WHAT YOU WILL DO: Look down the entries below and report how many lines hold the string "class"; write nothing else.

========================================

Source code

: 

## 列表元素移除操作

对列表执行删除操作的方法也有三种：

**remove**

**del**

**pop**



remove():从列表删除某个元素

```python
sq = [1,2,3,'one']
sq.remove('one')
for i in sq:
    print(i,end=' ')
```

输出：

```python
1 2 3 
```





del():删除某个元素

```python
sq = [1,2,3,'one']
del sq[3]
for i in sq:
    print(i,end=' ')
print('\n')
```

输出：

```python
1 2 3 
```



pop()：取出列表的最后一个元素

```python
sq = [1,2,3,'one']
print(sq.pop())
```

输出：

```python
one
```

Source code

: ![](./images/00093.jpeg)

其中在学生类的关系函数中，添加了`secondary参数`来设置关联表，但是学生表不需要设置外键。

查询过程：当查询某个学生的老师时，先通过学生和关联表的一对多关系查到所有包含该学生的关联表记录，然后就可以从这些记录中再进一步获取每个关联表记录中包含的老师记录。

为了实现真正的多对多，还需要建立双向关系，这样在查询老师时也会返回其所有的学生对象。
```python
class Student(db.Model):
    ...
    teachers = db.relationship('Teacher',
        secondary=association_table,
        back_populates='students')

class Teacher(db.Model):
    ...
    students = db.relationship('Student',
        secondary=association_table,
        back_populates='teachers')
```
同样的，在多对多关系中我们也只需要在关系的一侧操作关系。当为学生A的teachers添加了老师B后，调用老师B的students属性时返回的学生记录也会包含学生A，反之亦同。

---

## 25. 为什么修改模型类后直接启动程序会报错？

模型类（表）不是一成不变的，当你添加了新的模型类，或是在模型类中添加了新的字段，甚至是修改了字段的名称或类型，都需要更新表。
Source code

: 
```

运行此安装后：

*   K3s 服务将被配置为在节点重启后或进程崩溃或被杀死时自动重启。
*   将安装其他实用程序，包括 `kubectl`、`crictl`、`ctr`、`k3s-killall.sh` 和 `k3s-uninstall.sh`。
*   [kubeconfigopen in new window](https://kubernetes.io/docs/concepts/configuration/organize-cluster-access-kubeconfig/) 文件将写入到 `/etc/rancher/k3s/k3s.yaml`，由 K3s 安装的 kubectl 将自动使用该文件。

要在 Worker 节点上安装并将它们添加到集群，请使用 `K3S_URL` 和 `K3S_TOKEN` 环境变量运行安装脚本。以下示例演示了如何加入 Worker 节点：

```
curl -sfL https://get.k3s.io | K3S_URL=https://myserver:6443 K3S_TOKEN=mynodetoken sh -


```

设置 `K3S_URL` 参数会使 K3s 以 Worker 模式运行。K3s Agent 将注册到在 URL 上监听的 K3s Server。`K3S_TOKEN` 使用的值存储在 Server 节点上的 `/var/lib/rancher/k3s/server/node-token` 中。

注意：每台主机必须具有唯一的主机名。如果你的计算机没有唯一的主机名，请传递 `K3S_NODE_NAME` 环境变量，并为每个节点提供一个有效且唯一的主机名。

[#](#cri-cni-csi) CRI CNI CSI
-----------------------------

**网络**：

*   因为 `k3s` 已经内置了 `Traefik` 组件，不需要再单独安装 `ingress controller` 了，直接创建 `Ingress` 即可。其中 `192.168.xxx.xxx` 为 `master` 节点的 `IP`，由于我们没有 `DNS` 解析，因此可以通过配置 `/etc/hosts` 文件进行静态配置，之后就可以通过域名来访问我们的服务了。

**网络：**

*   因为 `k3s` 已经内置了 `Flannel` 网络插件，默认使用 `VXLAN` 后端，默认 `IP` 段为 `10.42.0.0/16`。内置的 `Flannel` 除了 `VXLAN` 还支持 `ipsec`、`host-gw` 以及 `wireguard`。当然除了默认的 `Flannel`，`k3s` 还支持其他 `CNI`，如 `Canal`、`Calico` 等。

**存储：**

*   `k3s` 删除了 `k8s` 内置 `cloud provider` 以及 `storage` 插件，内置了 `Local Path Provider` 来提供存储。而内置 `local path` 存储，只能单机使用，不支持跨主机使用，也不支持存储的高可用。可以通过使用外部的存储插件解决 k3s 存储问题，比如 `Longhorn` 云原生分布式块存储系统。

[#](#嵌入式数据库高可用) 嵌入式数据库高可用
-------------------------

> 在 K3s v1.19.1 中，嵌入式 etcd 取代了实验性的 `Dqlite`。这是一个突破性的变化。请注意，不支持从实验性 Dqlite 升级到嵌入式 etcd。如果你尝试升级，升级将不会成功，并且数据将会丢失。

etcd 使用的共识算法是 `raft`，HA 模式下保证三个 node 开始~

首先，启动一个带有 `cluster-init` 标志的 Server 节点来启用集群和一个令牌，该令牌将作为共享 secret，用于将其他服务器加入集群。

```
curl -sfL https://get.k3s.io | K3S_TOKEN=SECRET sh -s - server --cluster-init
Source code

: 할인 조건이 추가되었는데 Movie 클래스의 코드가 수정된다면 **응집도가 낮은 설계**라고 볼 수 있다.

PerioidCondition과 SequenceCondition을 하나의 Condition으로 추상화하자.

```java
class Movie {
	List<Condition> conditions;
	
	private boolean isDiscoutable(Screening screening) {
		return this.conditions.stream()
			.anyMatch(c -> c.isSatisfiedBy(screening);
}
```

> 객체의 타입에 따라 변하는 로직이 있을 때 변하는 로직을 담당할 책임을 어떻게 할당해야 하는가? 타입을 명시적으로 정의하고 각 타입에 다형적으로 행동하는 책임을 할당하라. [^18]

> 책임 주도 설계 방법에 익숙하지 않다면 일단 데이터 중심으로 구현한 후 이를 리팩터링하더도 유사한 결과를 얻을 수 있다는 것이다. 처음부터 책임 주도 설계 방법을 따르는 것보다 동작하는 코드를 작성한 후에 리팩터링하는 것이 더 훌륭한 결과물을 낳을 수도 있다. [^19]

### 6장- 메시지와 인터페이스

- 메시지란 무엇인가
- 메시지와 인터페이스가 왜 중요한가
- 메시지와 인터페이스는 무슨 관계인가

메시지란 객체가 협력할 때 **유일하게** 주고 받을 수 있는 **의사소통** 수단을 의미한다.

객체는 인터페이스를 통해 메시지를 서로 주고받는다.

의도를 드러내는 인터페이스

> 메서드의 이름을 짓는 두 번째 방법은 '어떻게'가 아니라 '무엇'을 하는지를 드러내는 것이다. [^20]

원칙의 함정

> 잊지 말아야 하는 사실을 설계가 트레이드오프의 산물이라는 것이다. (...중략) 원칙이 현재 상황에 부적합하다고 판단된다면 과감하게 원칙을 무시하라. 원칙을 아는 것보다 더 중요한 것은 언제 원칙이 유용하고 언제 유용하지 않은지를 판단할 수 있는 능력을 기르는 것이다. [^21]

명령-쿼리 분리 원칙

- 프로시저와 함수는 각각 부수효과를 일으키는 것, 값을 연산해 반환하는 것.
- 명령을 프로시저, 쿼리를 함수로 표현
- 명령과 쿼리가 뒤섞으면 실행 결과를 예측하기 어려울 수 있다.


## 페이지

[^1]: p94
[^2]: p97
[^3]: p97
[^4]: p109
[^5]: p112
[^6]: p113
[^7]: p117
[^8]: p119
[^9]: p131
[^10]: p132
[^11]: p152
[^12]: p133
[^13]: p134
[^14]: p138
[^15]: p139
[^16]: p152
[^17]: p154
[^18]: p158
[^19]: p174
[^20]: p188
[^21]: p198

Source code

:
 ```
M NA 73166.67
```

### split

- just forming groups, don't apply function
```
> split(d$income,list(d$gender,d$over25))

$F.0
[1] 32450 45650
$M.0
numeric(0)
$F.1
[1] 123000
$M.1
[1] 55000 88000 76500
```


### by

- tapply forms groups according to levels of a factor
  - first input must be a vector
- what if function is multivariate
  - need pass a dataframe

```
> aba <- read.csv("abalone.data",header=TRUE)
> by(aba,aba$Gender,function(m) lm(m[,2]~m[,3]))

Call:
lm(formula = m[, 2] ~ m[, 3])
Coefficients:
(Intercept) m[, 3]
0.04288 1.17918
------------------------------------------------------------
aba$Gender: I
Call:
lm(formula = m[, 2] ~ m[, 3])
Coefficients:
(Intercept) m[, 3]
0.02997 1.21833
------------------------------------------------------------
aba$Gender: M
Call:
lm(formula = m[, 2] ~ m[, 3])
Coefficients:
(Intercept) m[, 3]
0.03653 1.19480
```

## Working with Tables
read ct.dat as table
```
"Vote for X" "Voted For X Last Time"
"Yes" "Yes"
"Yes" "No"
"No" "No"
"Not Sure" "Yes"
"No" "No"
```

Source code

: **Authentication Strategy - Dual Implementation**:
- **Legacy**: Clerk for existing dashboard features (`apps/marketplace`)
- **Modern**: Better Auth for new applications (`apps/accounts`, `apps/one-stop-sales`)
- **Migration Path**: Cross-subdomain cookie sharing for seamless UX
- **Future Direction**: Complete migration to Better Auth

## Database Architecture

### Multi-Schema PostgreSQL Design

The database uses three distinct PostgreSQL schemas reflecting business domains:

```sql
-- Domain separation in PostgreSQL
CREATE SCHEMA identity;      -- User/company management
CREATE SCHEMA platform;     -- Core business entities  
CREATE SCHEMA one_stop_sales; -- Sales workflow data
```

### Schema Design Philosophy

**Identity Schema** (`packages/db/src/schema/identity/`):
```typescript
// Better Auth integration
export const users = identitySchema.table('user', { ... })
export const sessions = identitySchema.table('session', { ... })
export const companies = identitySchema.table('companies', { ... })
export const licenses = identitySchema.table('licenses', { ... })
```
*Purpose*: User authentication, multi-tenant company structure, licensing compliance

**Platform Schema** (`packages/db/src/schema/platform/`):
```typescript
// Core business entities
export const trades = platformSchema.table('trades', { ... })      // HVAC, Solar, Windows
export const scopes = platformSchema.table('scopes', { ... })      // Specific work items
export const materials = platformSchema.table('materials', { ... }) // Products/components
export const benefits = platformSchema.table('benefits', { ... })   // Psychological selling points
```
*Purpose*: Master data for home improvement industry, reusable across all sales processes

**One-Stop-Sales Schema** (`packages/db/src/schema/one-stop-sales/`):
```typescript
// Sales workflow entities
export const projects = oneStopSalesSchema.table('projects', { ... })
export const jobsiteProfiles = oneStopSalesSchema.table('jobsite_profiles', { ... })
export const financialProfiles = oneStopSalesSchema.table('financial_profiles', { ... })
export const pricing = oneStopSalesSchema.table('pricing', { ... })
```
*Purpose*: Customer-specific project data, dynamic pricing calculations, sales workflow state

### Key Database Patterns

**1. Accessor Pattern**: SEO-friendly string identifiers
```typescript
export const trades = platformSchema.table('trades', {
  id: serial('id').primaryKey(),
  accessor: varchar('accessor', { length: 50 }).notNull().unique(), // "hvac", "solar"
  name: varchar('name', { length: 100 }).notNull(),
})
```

========================================

EXERCISE ANSWER: 3